Morning report

Cruising Through the Turbulence

Markets on Thursday remained largely unfazed by the ongoing stream of tariff-related headlines, with equities continuing to climb and volatility indicators staying notably subdued—despite looming catalysts such as the upcoming earnings season, the Fed’s July meeting, and the 1 August tariff deadline.

US equities fly higher

Despite the official earnings season not taking off until next Thursday, Delta Air Lines (+12.1%) stock flew early as its second-quarter earnings print beat the Street’s estimates and, more importantly, its guidance was in line with analyst estimates—this comes after previously pulling its 2Q guidance citing tariff uncertainty. The other major US airlines followed its flight path, with United Airlines adding +15.2%, American Airlines gaining +13.7%, and Southwest Airlines rallying +7.8%. Each of the key US equity benchmarks—the S&P 500 (+0.3%), DOW (+0.6%), and NASDAQ (+0.2%)—was subsequently dragged higher. All of this was in spite of a fresh 50% tab on imports from Brazil being slated (even though the US runs a trade surplus against the South American giant) and a jobless claims print coming in well below consensus, representing another strike against a July rate cut. Bond yields held steady, with both the US two-year and 10-year yields adding +1bp to 3.872% and 4.348% respectively.

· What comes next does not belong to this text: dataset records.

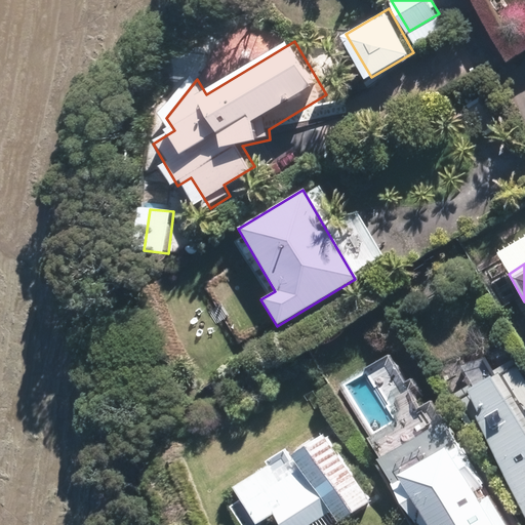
[(524,373),(519,363),(453,394),(472,425),(477,421),(524,518),(524,419),(521,412),(524,409),(524,373)]
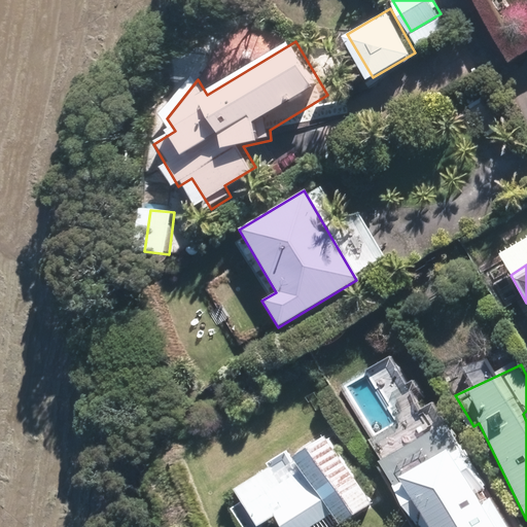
[(506,526),(444,422),(378,461),(416,526),(506,526)]
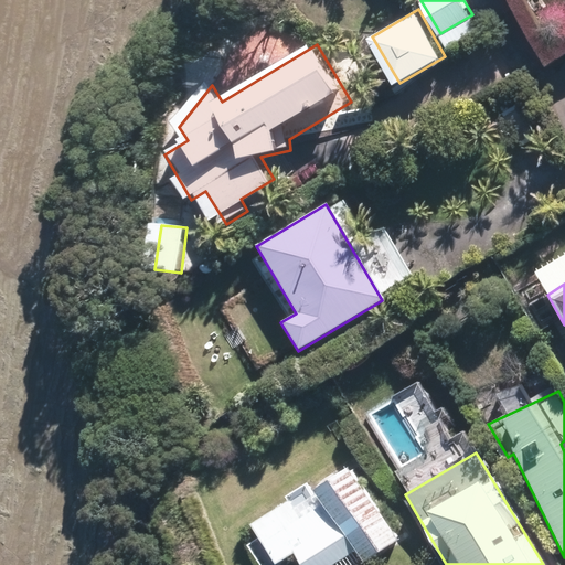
[(403,537),(356,466),(316,492),(310,481),(289,496),(291,499),(253,524),(279,564),(297,553),(305,564),(337,564),(360,551),(366,561),(403,537)]
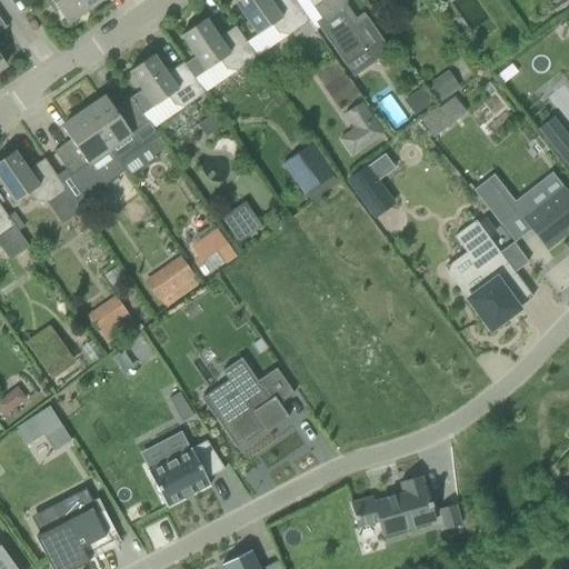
[(80,0),(43,0),(55,16),(56,15),(59,12),(67,23),(87,10),(80,0)]
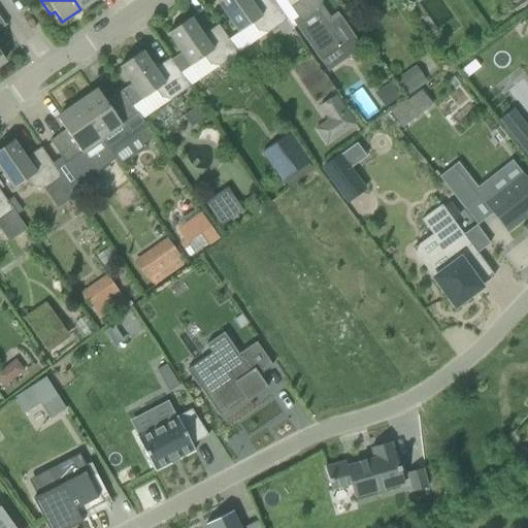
[(74,0),(80,9),(93,0),(74,0)]
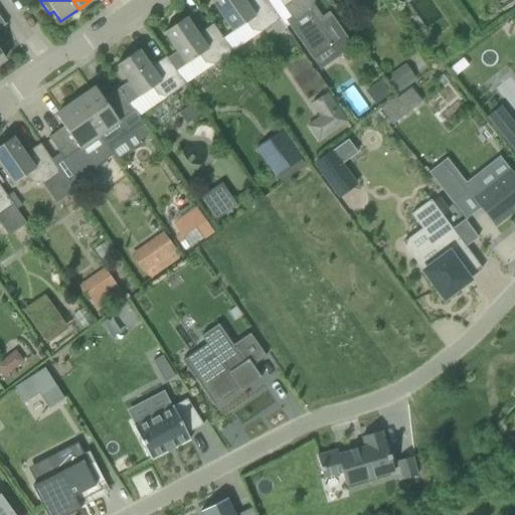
[(280,20),(265,0),(247,0),(244,3),(242,0),(211,0),(211,1),(232,32),(246,23),(251,31),(262,33),(280,20)]
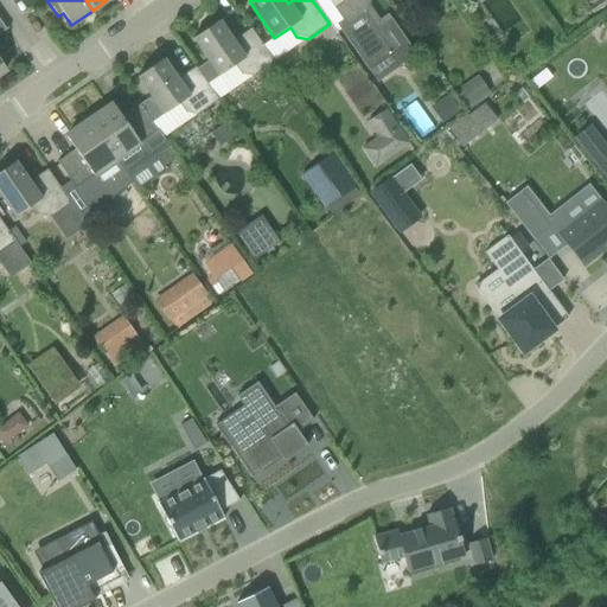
[(369,0),(327,0),(343,21),(337,25),(368,71),(390,56),(364,17),(368,13),(370,1),(369,0)]
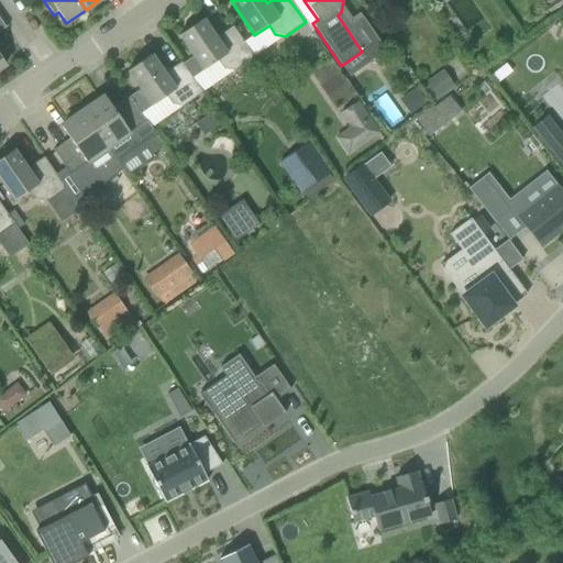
[(203,20),(179,36),(203,72),(218,62),(223,69),(234,72),(254,58),(233,28),(216,39),(203,20)]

European equity investors back the TACO trade

European stocks rose for the fourth consecutive session this week as investors bet on the latest flurry of US tariff announcements being significantly ‘less bad’ than initially announced, aligned with the TACO narrative. The STOXX 600 moved +0.5% higher, while the UK’s FTSE 100 benchmark added +1.2%, as the major mining names kicked into gear on the back of soaring copper prices due to 50% duties being slapped on the metal by the Trump Administration from 1 August. Anglo American (+3.8%), Glencore (+3.9%), and Rio Tinto (+4.0%) each took the cue.

Asia–Pacific markets more mixed

Traders’ assessments of the latest tariff announcements on Brazilian imports and the Bank of Korea’s decision to keep its policy rate on hold caused Asian markets to turn in mixed results. China’s Shanghai Composite (+0.5%) and Hong Kong’s Hang Seng (+0.6%) gained alongside Korea’s Kospi (+1.6%), while Japan’s Nikkei 225 (-0.4%) and India’s BSE Sensex (-0.4%) each dipped. The ASX 200 had a positive session, lifted by gains on iron ore futures pushing Fortescue (+1.9%), BHP (+1.2%), and Rio Tinto (+1.0%) higher. Our local bourse was more muted, as the NZX 50 benchmark closed a shade lower (-0.1%) as travel- and tourism-related names Serko (-4.0%), SkyCity (+4.0%), and Tourism Holdings (-2.8%) weighed on the index in spite of relative strength from REITs (Investore +3.4%, Goodman Property Trust +2.5%). Key news came from the ACCC announcing it wouldn’t oppose the proposed acquisition of Fonterra’s (+0.2%) consumer business by French dairy giant Lactalis.

Oil prices dip while gold nudges high

WTI crude dropped -2.3% to US$66.83/bbl, gold added +0.3% to US$3,322.12/oz, and iron ore slipped -0.2% to US$95.32/MT.